### Selection

News is slowing to a crawl as the team barrels towards 100 losses.

With the O’s coming to town, a common story idea this week has been the race to the bottom. BPKC’s David Lesky looks at the two “contenders”.

Basically what it boils down to is this is the biggest series of the year for both teams. Getting swept can all but lock up being the worst for the Orioles, but if they falter and win the series or even sweep, anything can happen. All eyes will be on Kauffman Stadium this weekend as the baseball world eagerly watches the race to the bottom.

Meanwhile, Matt Snyder at CBSSports takes a bit of perverse pleasure in handicapping this race to the bottom.

They really need to botch this in order to “overtake” the Orioles for the top pick, but we’ve seen them play some pretty awful stretches, so maybe they have it in them. Perhaps the most interesting aspect here is that the Royals host the Orioles for a three-game series this coming weekend. Pack Kauffman Stadium and root for losses, Royals fans!

Sam McDowell of the KC Star writes about the work Adalberto Mondesi is doing in an attempt to become a better player:

The raw ability has been evident for quite some time — a potential five-tool player who can impact a game at the plate, in the field or on the base paths — but the behind-the-scenes preparation required work. Mondesi battled injuries during his time in the minor leagues, and as the Royals approached the season, general manager Dayton Moore remarked that Mondesi needed to prove his body could survive a 162-game season. The Royals preferred he spend more time in the training room to prepare for everyday play. But Mondesi was initially reluctant, even after his June call-up to Kansas City, fearful that being seen with a trainer would imply he was injured again.

### Problem 1
Repeat the passage of the Royals roundup from "News is slowing" to "watches the race to the bottom.".
### Problem 2
According to the Royals roundup, which KC Star writer reported on Adalberto Mondesi's efforts to become a better player?
### Problem 3
Decide whether each statement agrees with the Royals roundup, and support each answer with the words of the text that settle it.
(a) The Royals host the Orioles for a three-game series this coming weekend.
(b) Mondesi stayed free of injuries during his time in the minor leagues.
(c) After his June call-up, Mondesi was eager to be seen working with a trainer.

### Given records
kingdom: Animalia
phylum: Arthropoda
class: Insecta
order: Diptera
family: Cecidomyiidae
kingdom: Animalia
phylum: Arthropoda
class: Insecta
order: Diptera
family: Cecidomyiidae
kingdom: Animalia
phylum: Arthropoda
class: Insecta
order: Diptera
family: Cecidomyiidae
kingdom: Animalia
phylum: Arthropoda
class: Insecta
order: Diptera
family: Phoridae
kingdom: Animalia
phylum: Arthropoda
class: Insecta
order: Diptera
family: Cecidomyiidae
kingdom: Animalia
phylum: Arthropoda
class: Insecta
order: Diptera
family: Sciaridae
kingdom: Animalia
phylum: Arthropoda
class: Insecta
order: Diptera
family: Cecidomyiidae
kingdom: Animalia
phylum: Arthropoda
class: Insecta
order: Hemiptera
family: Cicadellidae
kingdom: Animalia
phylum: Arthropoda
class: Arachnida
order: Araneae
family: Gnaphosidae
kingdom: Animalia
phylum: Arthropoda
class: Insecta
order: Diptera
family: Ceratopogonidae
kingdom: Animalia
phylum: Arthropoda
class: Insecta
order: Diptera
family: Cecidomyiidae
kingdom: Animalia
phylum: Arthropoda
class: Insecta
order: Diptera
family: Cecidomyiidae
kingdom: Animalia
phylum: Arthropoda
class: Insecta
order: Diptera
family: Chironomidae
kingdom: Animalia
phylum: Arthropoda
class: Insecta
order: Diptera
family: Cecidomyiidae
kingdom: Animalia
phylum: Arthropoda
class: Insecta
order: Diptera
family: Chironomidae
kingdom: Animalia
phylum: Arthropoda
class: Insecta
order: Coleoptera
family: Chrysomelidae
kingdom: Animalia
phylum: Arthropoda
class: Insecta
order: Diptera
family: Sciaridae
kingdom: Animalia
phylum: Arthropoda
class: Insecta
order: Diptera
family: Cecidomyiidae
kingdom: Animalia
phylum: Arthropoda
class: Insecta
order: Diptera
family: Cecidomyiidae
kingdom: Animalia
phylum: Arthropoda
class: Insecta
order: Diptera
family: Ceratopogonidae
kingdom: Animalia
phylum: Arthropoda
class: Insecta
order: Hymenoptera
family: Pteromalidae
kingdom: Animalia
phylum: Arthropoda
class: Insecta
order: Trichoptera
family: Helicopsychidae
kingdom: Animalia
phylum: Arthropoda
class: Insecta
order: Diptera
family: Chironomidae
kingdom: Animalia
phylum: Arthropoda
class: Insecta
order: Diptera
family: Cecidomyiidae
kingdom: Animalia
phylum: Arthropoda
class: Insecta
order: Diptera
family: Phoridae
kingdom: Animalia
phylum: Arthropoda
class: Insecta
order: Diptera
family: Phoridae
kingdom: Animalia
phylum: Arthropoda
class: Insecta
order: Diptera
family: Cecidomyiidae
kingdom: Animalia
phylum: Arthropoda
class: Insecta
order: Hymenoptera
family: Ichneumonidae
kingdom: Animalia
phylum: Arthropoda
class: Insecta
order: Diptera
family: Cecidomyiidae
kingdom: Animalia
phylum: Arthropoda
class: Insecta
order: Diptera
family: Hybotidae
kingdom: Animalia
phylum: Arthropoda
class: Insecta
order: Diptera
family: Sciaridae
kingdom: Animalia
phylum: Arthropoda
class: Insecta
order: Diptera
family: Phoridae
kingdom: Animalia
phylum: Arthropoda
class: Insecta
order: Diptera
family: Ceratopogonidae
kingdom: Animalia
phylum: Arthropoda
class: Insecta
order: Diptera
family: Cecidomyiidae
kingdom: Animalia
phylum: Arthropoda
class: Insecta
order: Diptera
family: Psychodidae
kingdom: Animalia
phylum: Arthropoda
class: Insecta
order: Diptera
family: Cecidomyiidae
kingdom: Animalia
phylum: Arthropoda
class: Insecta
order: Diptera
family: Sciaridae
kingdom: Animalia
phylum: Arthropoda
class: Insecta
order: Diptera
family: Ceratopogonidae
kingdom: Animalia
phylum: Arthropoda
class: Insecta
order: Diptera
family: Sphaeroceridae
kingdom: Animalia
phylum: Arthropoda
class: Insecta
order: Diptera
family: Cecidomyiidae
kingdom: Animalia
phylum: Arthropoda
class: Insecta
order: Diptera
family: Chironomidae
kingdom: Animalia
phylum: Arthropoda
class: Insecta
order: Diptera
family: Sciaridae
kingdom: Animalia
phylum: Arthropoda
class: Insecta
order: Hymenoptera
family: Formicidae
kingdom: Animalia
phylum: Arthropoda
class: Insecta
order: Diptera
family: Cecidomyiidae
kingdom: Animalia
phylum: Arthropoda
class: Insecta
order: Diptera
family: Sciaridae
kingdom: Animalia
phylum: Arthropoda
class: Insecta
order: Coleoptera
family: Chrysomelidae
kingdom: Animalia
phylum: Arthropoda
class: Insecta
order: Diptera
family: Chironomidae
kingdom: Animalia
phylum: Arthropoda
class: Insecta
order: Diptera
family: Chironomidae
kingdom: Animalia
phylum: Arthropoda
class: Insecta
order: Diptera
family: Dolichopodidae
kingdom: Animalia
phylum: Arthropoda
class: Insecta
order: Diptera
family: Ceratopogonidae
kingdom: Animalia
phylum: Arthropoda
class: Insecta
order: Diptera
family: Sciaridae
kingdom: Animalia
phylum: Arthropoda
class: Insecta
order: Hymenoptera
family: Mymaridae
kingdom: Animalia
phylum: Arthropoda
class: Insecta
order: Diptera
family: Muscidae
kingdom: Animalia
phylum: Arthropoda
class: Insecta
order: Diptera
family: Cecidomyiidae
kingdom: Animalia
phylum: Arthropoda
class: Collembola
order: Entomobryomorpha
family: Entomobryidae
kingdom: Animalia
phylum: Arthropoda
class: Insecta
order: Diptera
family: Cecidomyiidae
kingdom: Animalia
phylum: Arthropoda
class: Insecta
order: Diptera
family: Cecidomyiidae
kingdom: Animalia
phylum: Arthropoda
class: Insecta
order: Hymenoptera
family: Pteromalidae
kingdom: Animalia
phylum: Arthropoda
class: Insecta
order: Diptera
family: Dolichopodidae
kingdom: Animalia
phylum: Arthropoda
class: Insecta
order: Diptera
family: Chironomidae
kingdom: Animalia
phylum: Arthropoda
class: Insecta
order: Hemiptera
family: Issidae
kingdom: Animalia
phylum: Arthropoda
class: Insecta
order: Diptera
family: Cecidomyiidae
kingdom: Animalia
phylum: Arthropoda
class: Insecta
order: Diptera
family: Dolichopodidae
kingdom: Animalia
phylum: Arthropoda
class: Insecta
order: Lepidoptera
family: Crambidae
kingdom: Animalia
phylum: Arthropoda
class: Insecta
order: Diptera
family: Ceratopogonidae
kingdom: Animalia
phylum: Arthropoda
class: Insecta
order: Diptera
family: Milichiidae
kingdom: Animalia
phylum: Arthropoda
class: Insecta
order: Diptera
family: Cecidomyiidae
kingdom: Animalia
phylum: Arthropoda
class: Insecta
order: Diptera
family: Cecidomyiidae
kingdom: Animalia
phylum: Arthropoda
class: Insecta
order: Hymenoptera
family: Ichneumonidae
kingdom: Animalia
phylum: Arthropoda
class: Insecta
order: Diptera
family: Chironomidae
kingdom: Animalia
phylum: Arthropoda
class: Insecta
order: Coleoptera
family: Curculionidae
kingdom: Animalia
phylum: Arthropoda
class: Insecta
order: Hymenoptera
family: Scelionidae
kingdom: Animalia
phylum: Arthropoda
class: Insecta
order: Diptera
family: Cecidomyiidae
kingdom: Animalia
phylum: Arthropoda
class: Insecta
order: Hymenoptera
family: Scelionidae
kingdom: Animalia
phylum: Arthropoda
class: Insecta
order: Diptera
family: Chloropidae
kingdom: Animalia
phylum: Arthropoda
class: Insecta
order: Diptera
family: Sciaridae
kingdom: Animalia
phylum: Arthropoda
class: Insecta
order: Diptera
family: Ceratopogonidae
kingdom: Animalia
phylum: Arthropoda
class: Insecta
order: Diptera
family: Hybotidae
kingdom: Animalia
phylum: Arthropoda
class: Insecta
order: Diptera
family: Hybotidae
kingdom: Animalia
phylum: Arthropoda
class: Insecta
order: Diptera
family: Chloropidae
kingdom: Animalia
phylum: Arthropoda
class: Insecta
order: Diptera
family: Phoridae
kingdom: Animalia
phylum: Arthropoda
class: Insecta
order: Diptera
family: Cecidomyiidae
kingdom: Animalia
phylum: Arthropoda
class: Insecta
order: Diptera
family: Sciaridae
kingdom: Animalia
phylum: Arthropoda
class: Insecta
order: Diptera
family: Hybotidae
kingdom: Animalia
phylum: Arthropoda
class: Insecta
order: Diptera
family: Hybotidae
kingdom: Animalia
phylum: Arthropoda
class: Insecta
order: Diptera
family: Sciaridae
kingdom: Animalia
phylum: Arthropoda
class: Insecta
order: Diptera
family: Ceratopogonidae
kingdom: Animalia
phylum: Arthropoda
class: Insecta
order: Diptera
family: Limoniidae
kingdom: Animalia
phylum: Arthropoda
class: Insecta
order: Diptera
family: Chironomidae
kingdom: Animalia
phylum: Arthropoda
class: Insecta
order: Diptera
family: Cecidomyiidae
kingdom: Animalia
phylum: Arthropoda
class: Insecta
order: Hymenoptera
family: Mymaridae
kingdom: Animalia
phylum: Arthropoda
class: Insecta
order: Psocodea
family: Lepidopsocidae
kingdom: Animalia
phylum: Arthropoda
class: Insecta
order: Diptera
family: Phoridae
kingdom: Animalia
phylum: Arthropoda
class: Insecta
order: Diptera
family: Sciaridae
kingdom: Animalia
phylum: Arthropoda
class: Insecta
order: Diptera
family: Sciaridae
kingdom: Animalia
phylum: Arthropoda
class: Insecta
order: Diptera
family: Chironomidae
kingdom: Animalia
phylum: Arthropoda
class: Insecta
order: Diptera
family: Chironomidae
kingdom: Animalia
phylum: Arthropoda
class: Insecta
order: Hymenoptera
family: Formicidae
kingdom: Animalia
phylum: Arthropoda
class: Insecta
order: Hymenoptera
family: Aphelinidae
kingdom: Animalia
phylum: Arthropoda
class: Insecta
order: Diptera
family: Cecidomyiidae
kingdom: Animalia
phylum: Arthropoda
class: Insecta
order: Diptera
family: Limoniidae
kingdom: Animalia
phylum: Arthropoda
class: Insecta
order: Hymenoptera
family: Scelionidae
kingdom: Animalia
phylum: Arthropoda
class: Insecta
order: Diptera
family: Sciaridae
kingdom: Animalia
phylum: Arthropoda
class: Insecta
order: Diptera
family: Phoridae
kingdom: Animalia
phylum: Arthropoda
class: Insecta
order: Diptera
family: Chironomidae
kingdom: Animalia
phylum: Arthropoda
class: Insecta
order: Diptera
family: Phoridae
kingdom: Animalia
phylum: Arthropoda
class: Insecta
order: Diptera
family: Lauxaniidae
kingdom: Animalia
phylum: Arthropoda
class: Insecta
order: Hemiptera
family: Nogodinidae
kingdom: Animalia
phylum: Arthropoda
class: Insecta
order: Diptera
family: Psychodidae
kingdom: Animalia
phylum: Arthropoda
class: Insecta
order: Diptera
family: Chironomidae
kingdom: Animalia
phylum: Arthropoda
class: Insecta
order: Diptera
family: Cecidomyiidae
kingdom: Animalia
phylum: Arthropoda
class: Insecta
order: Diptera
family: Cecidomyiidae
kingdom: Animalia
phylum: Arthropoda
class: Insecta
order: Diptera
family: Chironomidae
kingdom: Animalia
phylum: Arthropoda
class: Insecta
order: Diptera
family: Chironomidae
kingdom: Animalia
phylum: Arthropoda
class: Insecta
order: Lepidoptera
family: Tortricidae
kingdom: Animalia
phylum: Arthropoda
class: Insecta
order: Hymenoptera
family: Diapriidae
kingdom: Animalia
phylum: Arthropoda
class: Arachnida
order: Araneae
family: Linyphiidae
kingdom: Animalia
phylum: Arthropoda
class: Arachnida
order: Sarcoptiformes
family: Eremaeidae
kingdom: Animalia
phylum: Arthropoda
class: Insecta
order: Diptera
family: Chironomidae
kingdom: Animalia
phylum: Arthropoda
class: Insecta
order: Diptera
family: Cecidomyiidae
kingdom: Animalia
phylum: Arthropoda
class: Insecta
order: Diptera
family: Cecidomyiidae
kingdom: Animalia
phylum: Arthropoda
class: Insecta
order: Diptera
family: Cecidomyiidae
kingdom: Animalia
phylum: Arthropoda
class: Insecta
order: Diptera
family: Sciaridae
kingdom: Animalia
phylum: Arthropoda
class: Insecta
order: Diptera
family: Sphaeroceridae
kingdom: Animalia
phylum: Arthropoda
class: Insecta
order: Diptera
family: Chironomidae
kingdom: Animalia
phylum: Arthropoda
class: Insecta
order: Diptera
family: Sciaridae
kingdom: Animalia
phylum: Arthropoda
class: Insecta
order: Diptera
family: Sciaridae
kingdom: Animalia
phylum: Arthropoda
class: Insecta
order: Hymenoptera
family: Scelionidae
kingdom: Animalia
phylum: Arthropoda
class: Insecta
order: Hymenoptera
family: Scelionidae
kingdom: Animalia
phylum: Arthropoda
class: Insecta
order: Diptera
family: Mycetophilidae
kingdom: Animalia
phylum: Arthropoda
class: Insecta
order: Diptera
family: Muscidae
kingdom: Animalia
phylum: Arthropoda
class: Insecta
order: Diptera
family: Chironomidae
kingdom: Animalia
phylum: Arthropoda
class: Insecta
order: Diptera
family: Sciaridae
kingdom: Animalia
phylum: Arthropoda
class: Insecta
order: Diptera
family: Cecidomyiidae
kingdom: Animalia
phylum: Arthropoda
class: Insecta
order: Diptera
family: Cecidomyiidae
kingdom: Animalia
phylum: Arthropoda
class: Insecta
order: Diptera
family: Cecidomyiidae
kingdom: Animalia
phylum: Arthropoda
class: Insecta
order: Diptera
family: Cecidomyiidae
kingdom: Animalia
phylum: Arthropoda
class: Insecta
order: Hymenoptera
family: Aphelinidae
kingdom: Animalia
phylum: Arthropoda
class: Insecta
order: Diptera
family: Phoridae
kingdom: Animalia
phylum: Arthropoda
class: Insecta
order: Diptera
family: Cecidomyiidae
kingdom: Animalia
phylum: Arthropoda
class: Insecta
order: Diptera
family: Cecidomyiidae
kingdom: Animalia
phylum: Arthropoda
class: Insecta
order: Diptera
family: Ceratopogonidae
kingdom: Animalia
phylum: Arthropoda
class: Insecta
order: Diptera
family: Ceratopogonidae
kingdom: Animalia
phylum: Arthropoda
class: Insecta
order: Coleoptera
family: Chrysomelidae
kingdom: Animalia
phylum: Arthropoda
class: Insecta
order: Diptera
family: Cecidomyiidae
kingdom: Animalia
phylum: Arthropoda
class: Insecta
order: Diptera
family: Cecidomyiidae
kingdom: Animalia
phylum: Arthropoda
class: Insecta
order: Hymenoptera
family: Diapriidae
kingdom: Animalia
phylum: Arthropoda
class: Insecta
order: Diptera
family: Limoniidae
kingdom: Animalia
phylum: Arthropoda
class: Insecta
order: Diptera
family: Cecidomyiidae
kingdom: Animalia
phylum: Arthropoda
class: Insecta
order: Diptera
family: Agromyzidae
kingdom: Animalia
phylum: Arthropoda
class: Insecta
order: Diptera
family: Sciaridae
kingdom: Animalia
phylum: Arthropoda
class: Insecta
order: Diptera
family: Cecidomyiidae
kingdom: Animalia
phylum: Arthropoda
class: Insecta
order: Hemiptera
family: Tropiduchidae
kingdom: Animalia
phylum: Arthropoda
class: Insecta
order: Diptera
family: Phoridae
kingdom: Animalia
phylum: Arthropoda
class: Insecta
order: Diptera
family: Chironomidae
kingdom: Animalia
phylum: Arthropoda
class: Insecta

### Complete output 1
News is slowing to a crawl as the team barrels towards 100 losses.

With the O’s coming to town, a common story idea this week has been the race to the bottom. BPKC’s David Lesky looks at the two “contenders”.

Basically what it boils down to is this is the biggest series of the year for both teams. Getting swept can all but lock up being the worst for the Orioles, but if they falter and win the series or even sweep, anything can happen. All eyes will be on Kauffman Stadium this weekend as the baseball world eagerly watches the race to the bottom.

### Complete output 2
Sam McDowell

### Complete output 3
(a) Yes: "the Royals host the Orioles for a three-game series this coming weekend"
(b) No: "Mondesi battled injuries during his time in the minor leagues"
(c) No: "Mondesi was initially reluctant, even after his June call-up to Kansas City, fearful that being seen with a trainer would imply he was injured again"